### YOUR GOAL
Copy out each line of the entries below that contains the string "kidney".

_ _ _

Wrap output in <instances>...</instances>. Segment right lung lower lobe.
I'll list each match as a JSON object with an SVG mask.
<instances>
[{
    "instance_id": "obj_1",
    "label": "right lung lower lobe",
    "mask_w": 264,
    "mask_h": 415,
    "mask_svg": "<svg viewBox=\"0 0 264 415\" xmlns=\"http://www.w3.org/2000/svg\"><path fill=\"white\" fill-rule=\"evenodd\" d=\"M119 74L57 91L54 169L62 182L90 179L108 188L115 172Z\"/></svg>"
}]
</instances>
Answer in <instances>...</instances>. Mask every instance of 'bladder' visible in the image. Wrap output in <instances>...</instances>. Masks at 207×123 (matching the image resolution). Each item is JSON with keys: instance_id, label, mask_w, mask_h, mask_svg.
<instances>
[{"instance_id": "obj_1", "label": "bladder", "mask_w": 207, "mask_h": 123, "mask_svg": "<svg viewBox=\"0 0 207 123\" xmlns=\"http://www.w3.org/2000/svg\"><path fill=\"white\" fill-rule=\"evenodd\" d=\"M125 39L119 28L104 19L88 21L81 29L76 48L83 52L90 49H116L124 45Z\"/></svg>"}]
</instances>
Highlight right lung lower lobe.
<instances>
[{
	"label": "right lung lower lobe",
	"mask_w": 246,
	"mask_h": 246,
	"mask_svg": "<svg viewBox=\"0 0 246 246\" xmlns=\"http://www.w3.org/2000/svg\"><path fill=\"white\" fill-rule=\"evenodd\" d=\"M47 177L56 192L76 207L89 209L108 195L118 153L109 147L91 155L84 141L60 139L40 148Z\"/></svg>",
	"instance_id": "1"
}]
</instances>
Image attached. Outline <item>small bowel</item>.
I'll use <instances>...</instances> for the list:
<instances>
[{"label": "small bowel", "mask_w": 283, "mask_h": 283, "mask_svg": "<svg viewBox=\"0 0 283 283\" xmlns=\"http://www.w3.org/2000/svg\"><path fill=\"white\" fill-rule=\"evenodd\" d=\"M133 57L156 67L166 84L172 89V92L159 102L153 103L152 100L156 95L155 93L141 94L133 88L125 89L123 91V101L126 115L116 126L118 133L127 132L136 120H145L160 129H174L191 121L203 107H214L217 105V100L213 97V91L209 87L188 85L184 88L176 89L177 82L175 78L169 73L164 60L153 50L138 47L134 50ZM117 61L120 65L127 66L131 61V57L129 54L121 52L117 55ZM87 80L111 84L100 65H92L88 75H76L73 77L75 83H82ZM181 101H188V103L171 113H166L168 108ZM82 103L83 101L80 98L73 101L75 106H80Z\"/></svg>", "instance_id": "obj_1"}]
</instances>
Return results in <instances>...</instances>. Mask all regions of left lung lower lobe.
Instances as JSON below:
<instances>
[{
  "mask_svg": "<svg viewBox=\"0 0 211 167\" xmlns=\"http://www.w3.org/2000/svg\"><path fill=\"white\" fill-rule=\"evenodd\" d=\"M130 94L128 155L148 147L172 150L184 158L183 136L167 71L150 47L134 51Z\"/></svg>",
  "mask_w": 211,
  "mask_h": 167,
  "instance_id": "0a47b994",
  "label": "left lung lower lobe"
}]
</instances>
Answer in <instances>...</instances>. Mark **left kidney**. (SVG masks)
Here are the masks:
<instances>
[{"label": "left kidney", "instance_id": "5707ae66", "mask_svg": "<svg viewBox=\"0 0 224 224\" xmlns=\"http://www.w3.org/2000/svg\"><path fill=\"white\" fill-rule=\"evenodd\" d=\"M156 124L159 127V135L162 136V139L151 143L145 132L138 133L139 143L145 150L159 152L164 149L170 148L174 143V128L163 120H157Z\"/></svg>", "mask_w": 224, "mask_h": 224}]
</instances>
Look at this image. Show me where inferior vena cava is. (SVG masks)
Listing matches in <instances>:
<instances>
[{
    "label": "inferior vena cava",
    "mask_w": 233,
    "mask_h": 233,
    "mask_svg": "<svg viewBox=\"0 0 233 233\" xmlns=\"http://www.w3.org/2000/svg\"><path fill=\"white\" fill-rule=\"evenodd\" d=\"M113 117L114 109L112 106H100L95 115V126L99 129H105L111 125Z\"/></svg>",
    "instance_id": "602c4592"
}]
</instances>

_ _ _

### FULL ANSWER
Answer in <instances>...</instances>. Mark **left kidney**. (SVG masks)
[{"label": "left kidney", "instance_id": "5707ae66", "mask_svg": "<svg viewBox=\"0 0 224 224\" xmlns=\"http://www.w3.org/2000/svg\"><path fill=\"white\" fill-rule=\"evenodd\" d=\"M156 124L159 127V135L162 136V139L151 143L145 132L138 133L139 143L145 150L159 152L164 149L170 148L174 143V128L163 120H157Z\"/></svg>", "mask_w": 224, "mask_h": 224}]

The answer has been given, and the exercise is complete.